With all this strength lined up and so much at stake, Saddam will have to make his intentions known to the forthcoming Arab League summit in Amman. That will be the moment for him to decide whether to stay on the safe side of the brink, or step into the war abyss.

It is not entirely up to him. His two partners are capable of escalating the current violence to a level that forces him either to made good on his rhetoric or lose face. He is already caught up in the spiral. And at the moment, there is not a single power in the region or outside it capable of stopping him. There were indications in early February that Saddam was seriously considering a war initiative of his own. He would dearly love to inflict heavy casualties on the Israelis and undermine its strategic strength. US and Israeli intelligence watchers are of the opinion that, before even civilian casualties, he will seek to target Israel nuclear industry, the Dimona reactor, the factories manufacturing surface missiles and the military sites where Israel stocks its nuclear arsenal.

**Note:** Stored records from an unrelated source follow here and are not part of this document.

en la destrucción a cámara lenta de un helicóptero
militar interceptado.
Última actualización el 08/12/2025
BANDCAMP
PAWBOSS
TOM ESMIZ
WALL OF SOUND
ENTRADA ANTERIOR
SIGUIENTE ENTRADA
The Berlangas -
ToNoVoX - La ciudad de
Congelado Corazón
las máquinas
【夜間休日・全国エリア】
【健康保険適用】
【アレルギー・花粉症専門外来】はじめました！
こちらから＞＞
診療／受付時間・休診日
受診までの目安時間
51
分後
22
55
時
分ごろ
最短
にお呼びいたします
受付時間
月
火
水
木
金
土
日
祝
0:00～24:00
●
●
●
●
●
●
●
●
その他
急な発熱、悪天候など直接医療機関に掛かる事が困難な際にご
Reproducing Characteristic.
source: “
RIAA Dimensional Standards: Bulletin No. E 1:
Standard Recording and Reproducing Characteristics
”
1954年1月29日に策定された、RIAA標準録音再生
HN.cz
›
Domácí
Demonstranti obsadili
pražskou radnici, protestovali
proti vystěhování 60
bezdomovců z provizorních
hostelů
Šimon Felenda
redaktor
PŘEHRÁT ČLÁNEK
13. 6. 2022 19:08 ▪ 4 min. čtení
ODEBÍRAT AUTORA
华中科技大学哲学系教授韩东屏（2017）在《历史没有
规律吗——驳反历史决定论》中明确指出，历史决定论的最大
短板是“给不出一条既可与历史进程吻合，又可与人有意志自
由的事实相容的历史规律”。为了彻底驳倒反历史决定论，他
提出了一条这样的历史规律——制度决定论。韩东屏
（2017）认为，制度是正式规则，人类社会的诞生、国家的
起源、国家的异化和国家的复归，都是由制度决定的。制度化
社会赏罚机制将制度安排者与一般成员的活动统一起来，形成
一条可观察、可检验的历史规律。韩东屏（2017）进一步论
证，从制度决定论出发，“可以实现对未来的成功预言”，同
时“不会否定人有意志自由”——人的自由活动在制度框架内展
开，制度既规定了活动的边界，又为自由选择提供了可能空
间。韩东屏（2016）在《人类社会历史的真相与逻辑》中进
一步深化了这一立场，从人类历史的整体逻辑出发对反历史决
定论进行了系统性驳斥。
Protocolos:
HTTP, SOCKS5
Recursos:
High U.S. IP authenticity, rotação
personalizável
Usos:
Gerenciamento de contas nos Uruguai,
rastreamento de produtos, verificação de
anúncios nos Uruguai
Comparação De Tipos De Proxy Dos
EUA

Another important consideration for Saddam Hussein is the abrupt loss of policy momentum in Washington. Since January 16, when US and British warplanes bombed Iraqi air defense installations and command posts near Baghdad, the follow-up action expected from the new Bush administration never materialized. The damage they wrought at the time was hardly worth the trouble. The impression gained in Baghdad is that Vice President Dick Cheney, who was the most eager of the new administration to mete out military punishment to Iraq, has cooled and turned his attention to the problems of China and Taiwan and the Koreas. Statements from Washington indicate a softening on the question of restoring tough sanctions.

DEBKA-Net-Weekly ‘s Washington sources report that the apparent loss of Washington’s interest in Baghdad is not the result of any clear policy decision, but rather a delay for a power struggle to play out between Vice President Cheney and secretary of state Powell. Furthermore, his most implacable Arab enemy, Saudi Arabia, is ruled by a sick king and is still licking its wounds from a protracted succession fight.

It is up to the Iraqi dictator now to decide how to exploit this relaxed pressure against him. He has never relinquished the urge to take revenge for his defeat in the 1991Gulf War, or for Israeli’s air bombing of his nuclear reactor ten years earlier.